== PAGE EXTRACT ==
— begin —

Description Puenlap Lee 2014-02-26 04:10:21 MST
One of our testers was misled into thinking that the requested node configuration is not available when it is available.  Here is his test case.

I use the QOS GJ created like this :
sacctmgr -i create qos name=GJ MaxCPUs=4 MaxJobs=4 MaxNodes=2 MaxNodesPerUser=5 flags=DenyOnLimit

6 nodes are available in the default partition
[jouvin@valx0 slurmtest]$ sinfo -p mpi
PARTITION AVAIL  TIMELIMIT  NODES  STATE NODELIST
mpi*         up   infinite      6   idle valx[31-34,41-42]

But when I request 2 nodes, the requested node configuration is not available :
[jouvin@valx0 slurmtest]$ srun -J GJ1 -N2 --exclusive --qos=gj hostname
srun: error: Unable to allocate resources: Requested node configuration is not available

This message is inappropriate, the nodes are available. Here, the problem is the number of cpus because of usage of --exclusive (2 * 8 cpus) > MaxCPUs.

Request two nodes is allowed :
[jouvin@valx0 slurmtest]$ srun -J GJ2 -N2 --qos=gj hostname
valx32
valx31

But request more than 4 cpus (MaxCpus) violates the policy :
[jouvin@valx0 slurmtest]$ srun -J GJ3 -n8 --qos=gj hostname
srun: error: Unable to allocate resources: Job violates accounting/QOS policy (job submit limit, user's size and/or time limits)

Here the message is clear, it is that which should be issued upon submission of the first job (GJ1).
Comment 1 David Bigagli 2014-02-28 06:40:13 MST
Hi, 
   this depends on your configuration. The reason for the different message is that in the case of 'srun -J GJ1 -N2 --exclusive --qos=gj hostname' the select plugin must run to determine there are no hosts that cannot be used and that's why we see the 'Requested node configuration is not available' error message. On the other hand if your cluster had nodes with one or two cpus the job could have ran. A job request of type 'srun -J GJ3 -n8 --qos=gj hostname' is much easier
to account against the qos limit and thus the message is more direct.
We may consider this as a future enhancement.

David

— end —

== COLLECTED MATERIAL ==
— begin —

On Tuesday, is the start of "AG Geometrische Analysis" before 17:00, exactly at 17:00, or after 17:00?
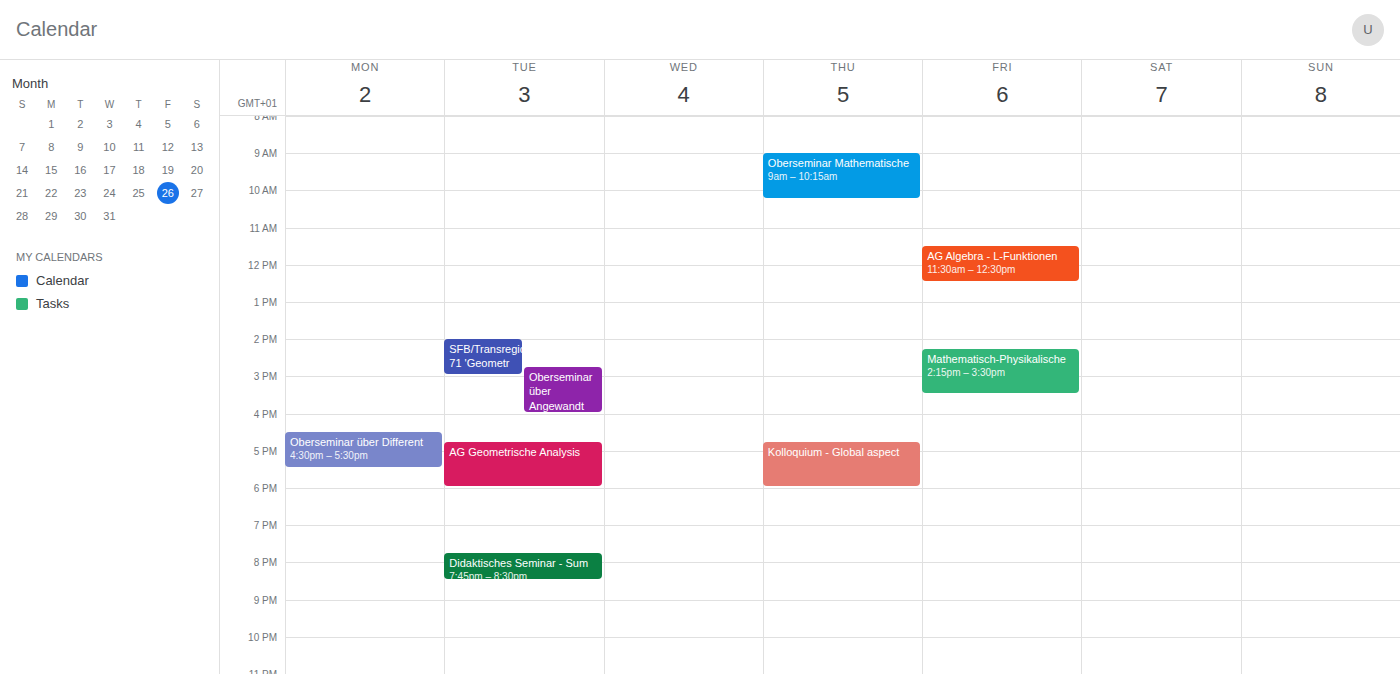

— end —

== GIVEN INSTRUCTION 1 ==
Give again the passage of the QOS error report above from "Here the message" to "a future enhancement.".
== GIVEN INSTRUCTION 2 ==
According to the tester in the QOS error report, what actually caused the first request (GJ1) to fail even though the nodes were available? Answer in one to three sentences.
== GIVEN INSTRUCTION 3 ==
Answer these questions on the QOS error report above:
(a) How many nodes does sinfo show as idle in the mpi partition?
(b) Which host names did the GJ2 job print?
(c) What does the reply say the issue may be considered as?

== FULL ANSWER 1 ==
Here the message is clear, it is that which should be issued upon submission of the first job (GJ1).
Comment 1 David Bigagli 2014-02-28 06:40:13 MST
Hi, 
   this depends on your configuration. The reason for the different message is that in the case of 'srun -J GJ1 -N2 --exclusive --qos=gj hostname' the select plugin must run to determine there are no hosts that cannot be used and that's why we see the 'Requested node configuration is not available' error message. On the other hand if your cluster had nodes with one or two cpus the job could have ran. A job request of type 'srun -J GJ3 -n8 --qos=gj hostname' is much easier
to account against the qos limit and thus the message is more direct.
We may consider this as a future enhancement.

== FULL ANSWER 2 ==
Because the request used --exclusive, two nodes meant asking for 2 × 8 CPUs. That exceeds the MaxCPUs limit of 4 set in the GJ QOS.

== FULL ANSWER 3 ==
(a) Six nodes.
(b) valx32 and valx31.
(c) A future enhancement.